Jokowi pledges fewer forest fires for this year

Smoke rises up from a peat-land fire in Pekanbaru, Riau province, on Feb 1, 2018. PHOTO: AFP

JAKARTA - President Joko Widodo has reminded all Indonesian officials on the need to continue to prevent forest and plantation fires, noting that the leaders of Malaysia and Singapore had praised him for the progress made so far.

The Indonesian leader said he had issued a guarantee of fewer forest fires for this year. (2018).

"In 2015, every time I met with the Singapore and Malaysian prime ministers and they complained to me about the haze," the president said at a national coordination meeting at Merdeka Palace on forest and plantation fire mitigation on Tuesday (Feb 6).

Mr Joko said the situation had improved vastly since then with the number of hotspots declining significantly.

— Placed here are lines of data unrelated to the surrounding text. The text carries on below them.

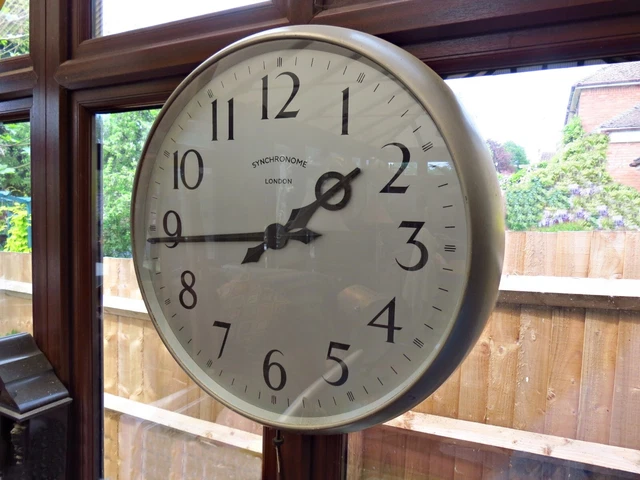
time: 1:44
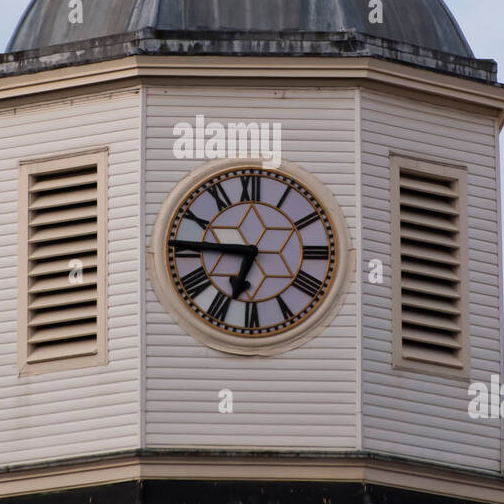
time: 6:45
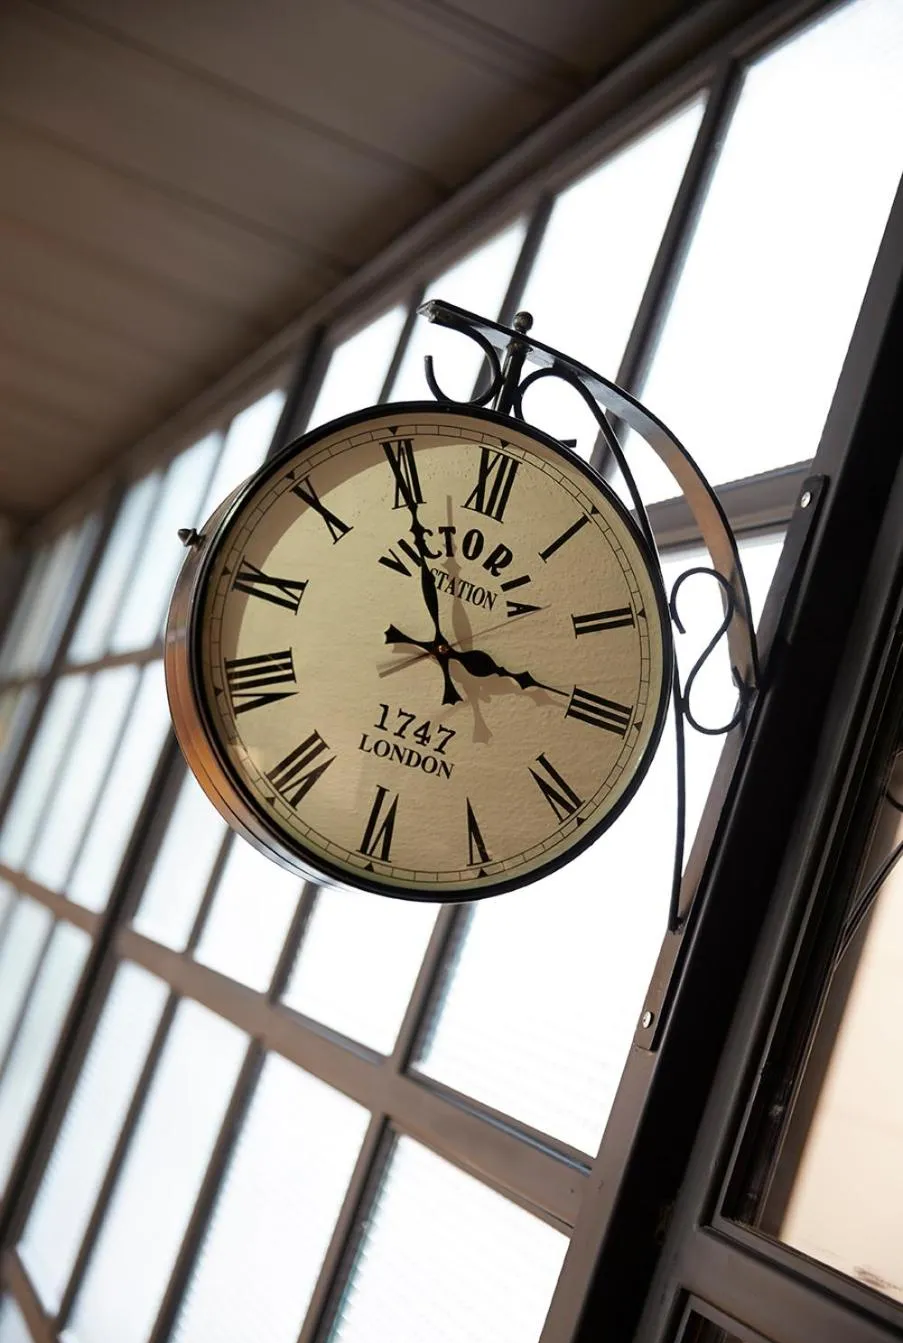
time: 2:54
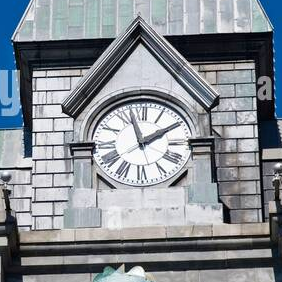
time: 1:57
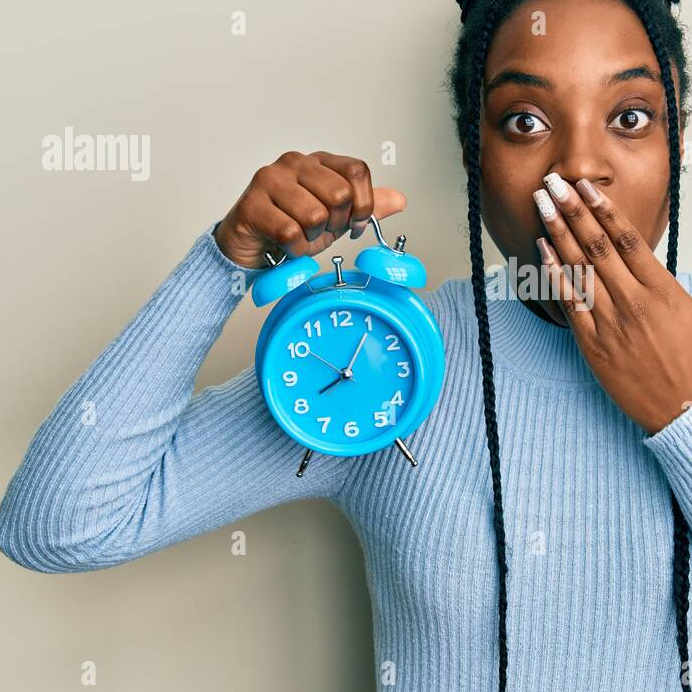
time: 8:05
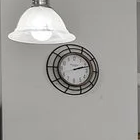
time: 2:12
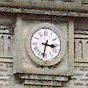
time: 3:32
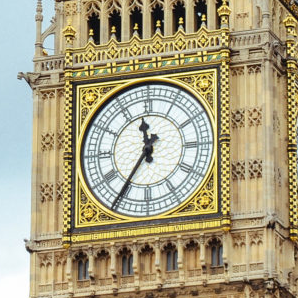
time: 11:35
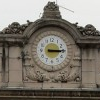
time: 3:14
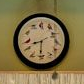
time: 8:30
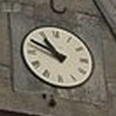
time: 10:49
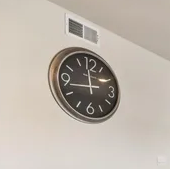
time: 11:43
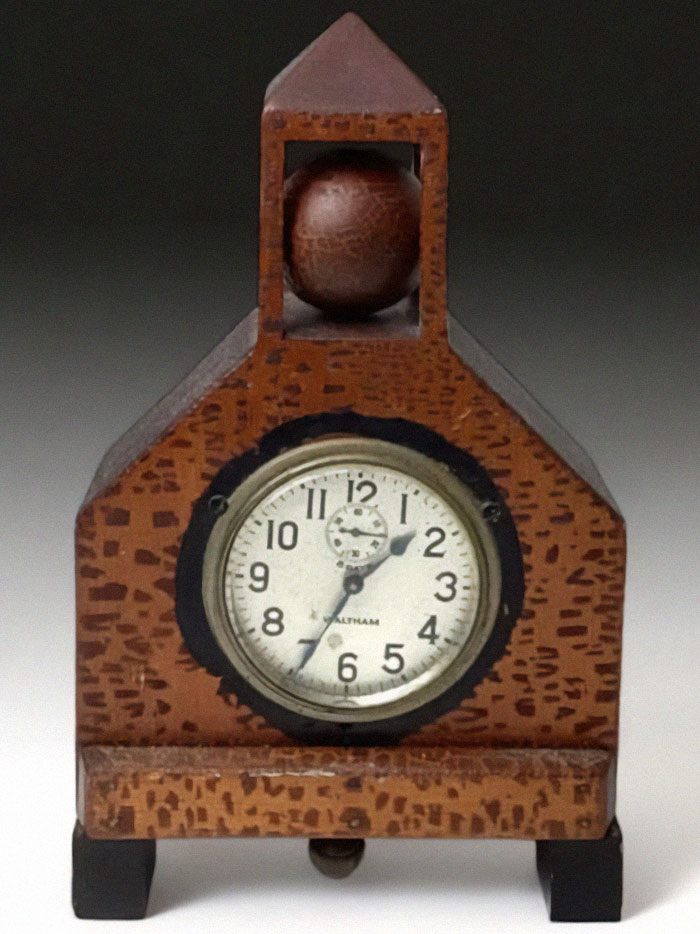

He said 2015 saw a total of 21,929 hotspots throughout the year, but the number dropped to 3,915 in 2016 and to 2,567 last year. Mr Joko said he had promised the Malaysian and Singapore leaders that the number could be reduced further this year.

"I have given them my guarantee," he was quoted as saying.

He also reminded those attending the meeting of the warning he issued after the 2015 fires when he said that he would sack the provincial police chief or territorial military chief in charge of an area where forest fires were not handled well.

Harsher law enforcement on errant corporations and individuals, and better fire prevention measures by the government and private sector in recent years have led to the significant decline in the number of hotspots, according to Indonesia's disaster management agency's (BNPB's) spokesman Dr Sutopo Purwo Nugroho. More favourable weather conditions have also helped.